Perang Uhud terjadi pada hari Sabtu, pada bulan Syawal, tahun ketiga Hijriyah. Latar belakang perang ini terjadi adalah keinginan kaum musyrikin untuk balas dendam atas terbunuhnya pasukan mereka pada perang Badar.

 

 

 

Awal Perang Uhud

Ketika Abu Sufyan kembali dengan membawa kafilah dagangnya, ia berkata di hadapan para pembesar Quraisy, “Wahai Quraisy, sesungguhnya Muhammad telah mengalahkan kalian dan membunuh pemimpin-pemimpin terbaik kalian. Bantulah aku dengan harta ini untuk memeranginya!” Mereka pun menyambut ajakan tersebut sehingga terkumpul 1.000 ekor unta dan 50.000 dinar.

Mereka pun mulai menggalang pasukan untuk memerangi Rasulullah shallallahu ‘alaihi wa sallam dan meminta bantuan kepada kabilah-kabilah yang tersebar di sekitar Makkah. Mereka berangkat meninggalkan Makkah pada hari Kamis bulan Syawal dengan kekuatan 3.000 prajurit.
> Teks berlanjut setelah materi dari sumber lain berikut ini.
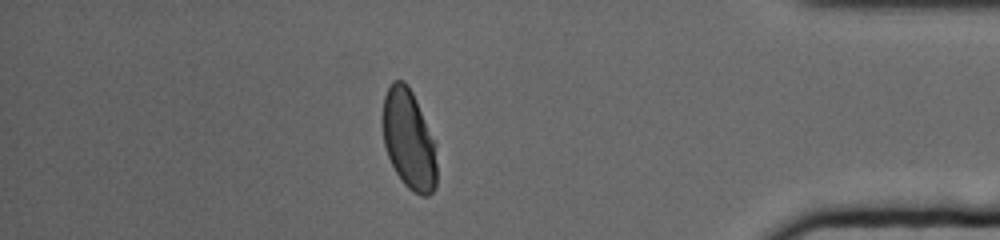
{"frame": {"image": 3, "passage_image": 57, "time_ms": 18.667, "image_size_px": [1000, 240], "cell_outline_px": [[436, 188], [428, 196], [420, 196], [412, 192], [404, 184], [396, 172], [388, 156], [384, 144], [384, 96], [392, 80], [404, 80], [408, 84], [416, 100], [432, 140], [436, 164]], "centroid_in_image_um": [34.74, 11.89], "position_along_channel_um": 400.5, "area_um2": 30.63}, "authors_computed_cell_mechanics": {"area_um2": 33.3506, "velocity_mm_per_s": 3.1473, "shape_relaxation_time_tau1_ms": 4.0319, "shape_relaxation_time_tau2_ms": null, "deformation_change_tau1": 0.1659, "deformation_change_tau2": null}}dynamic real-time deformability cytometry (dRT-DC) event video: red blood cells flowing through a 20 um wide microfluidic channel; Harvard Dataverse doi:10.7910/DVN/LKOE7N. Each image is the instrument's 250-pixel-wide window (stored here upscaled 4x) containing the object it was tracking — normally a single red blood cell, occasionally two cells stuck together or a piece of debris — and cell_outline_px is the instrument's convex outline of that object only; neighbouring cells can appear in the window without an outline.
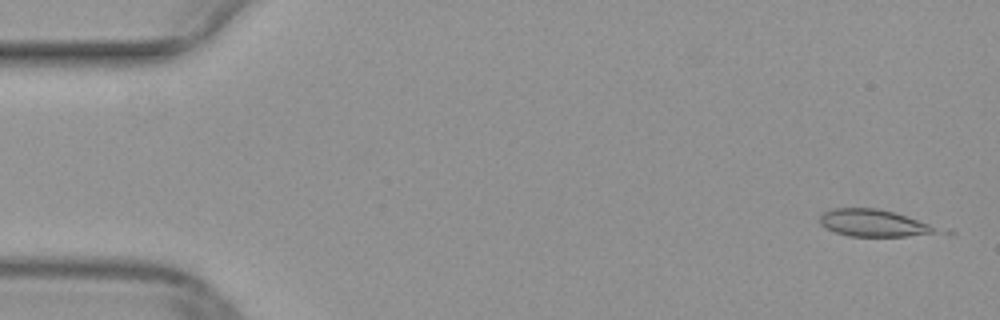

Al-Abbas bin ‘Abdul Muththalib telah menulis surat kepada Rasulullah shallallahu ‘alaihi wa sallam menginformasikan apa yang tengah terjadi. Surat itu disampaikan oleh seorang kurir dari kabilah Bani Ghiffar. Kemudian surat itu dibacakan oleh Ubay bin Ka’ab di hadapan Nabi shallallahu ‘alaihi wa sallam dan beliau pun meminta merahasiakannya.

Baca juga: Kenapa Kita Harus Menjaga Rahasia?

Akhirnya, berita kedatangan tentara Quraisy pun tersebar di masyarakat dan membuat takut orang-orang Yahudi dan munafik. Apalagi ketika pasukan musyrikin sudah tiba mendekati Madinah membuat suku Aus dan Khazraj berjaga-jaga sambil membawa senjata di seputar Masjid Nabawi dekat dengan rumah Rasulullah shallallahu ‘alaihi wa sallam, khawatir akan adanya serangan mendadak.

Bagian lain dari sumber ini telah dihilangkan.